Supplied information: Begin
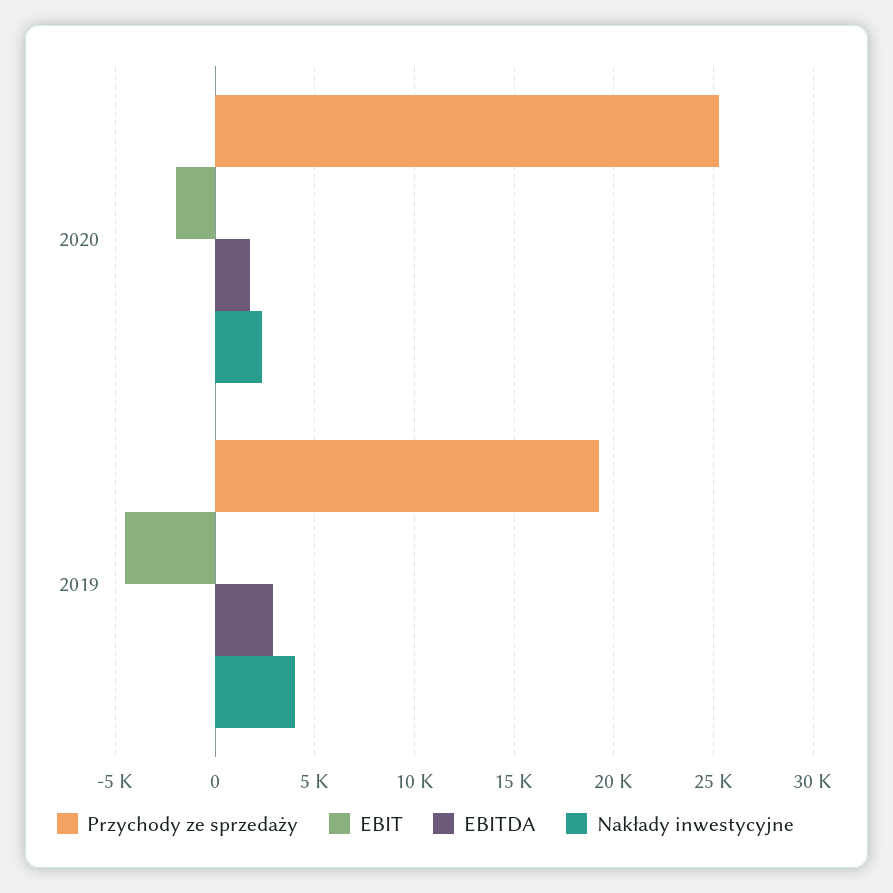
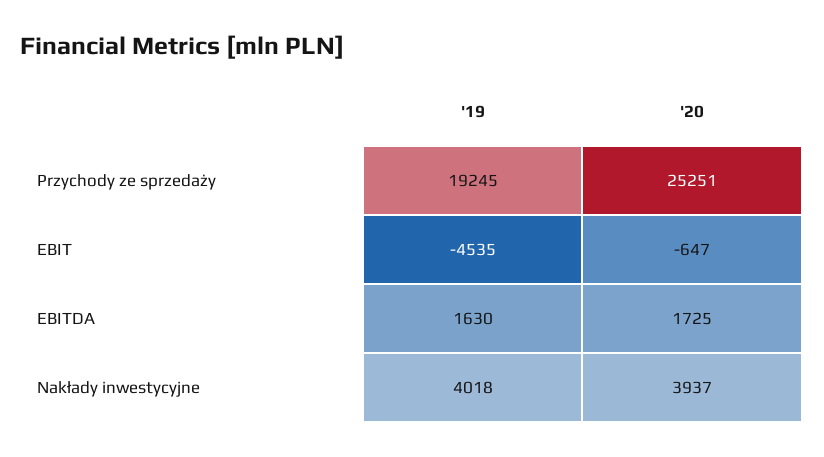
EBIT, 2020: -2000 -> -647
Nakłady inwestycyjne, 2020: 2500 -> 3937
EBITDA, 2019: 3000 -> 1630

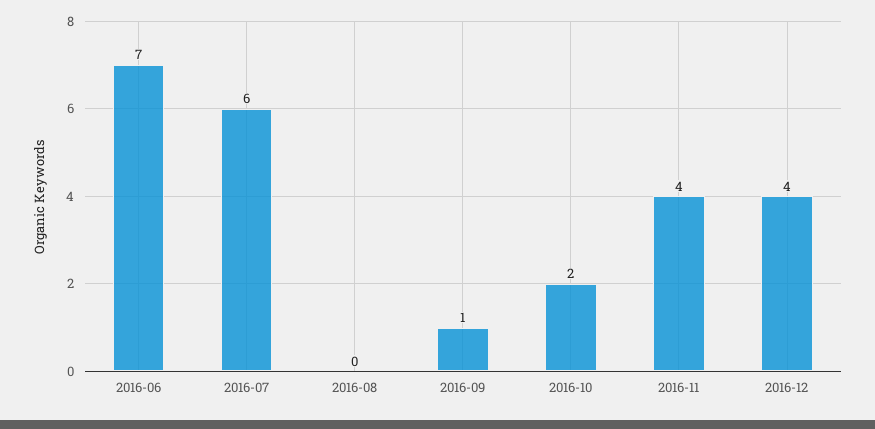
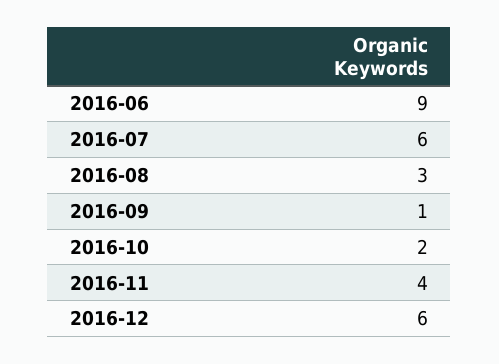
2016-06: 7 -> 9
2016-08: 0 -> 3
2016-12: 4 -> 6

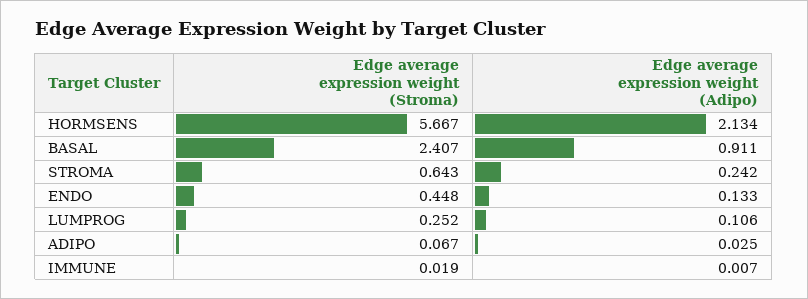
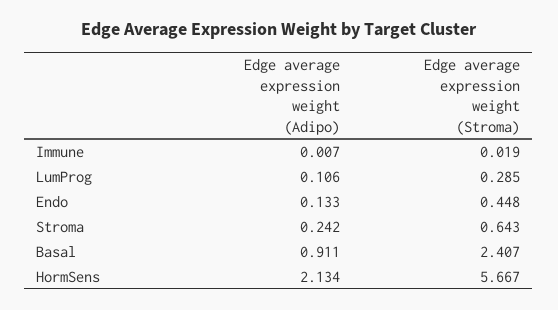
Edge average expression weight (Stroma), LUMPROG: 0.252 -> 0.285
Edge average expression weight (Stroma), ADIPO: 0.067 -> none
Edge average expression weight (Adipo), ADIPO: 0.025 -> none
Supplied information: End
* **Exercise directions**
Set down every record word for word and leave out the pictures.

* **Task output**
EBIT, 2020: -2000 -> -647
Nakłady inwestycyjne, 2020: 2500 -> 3937
EBITDA, 2019: 3000 -> 1630

2016-06: 7 -> 9
2016-08: 0 -> 3
2016-12: 4 -> 6

Edge average expression weight (Stroma), LUMPROG: 0.252 -> 0.285
Edge average expression weight (Stroma), ADIPO: 0.067 -> none
Edge average expression weight (Adipo), ADIPO: 0.025 -> none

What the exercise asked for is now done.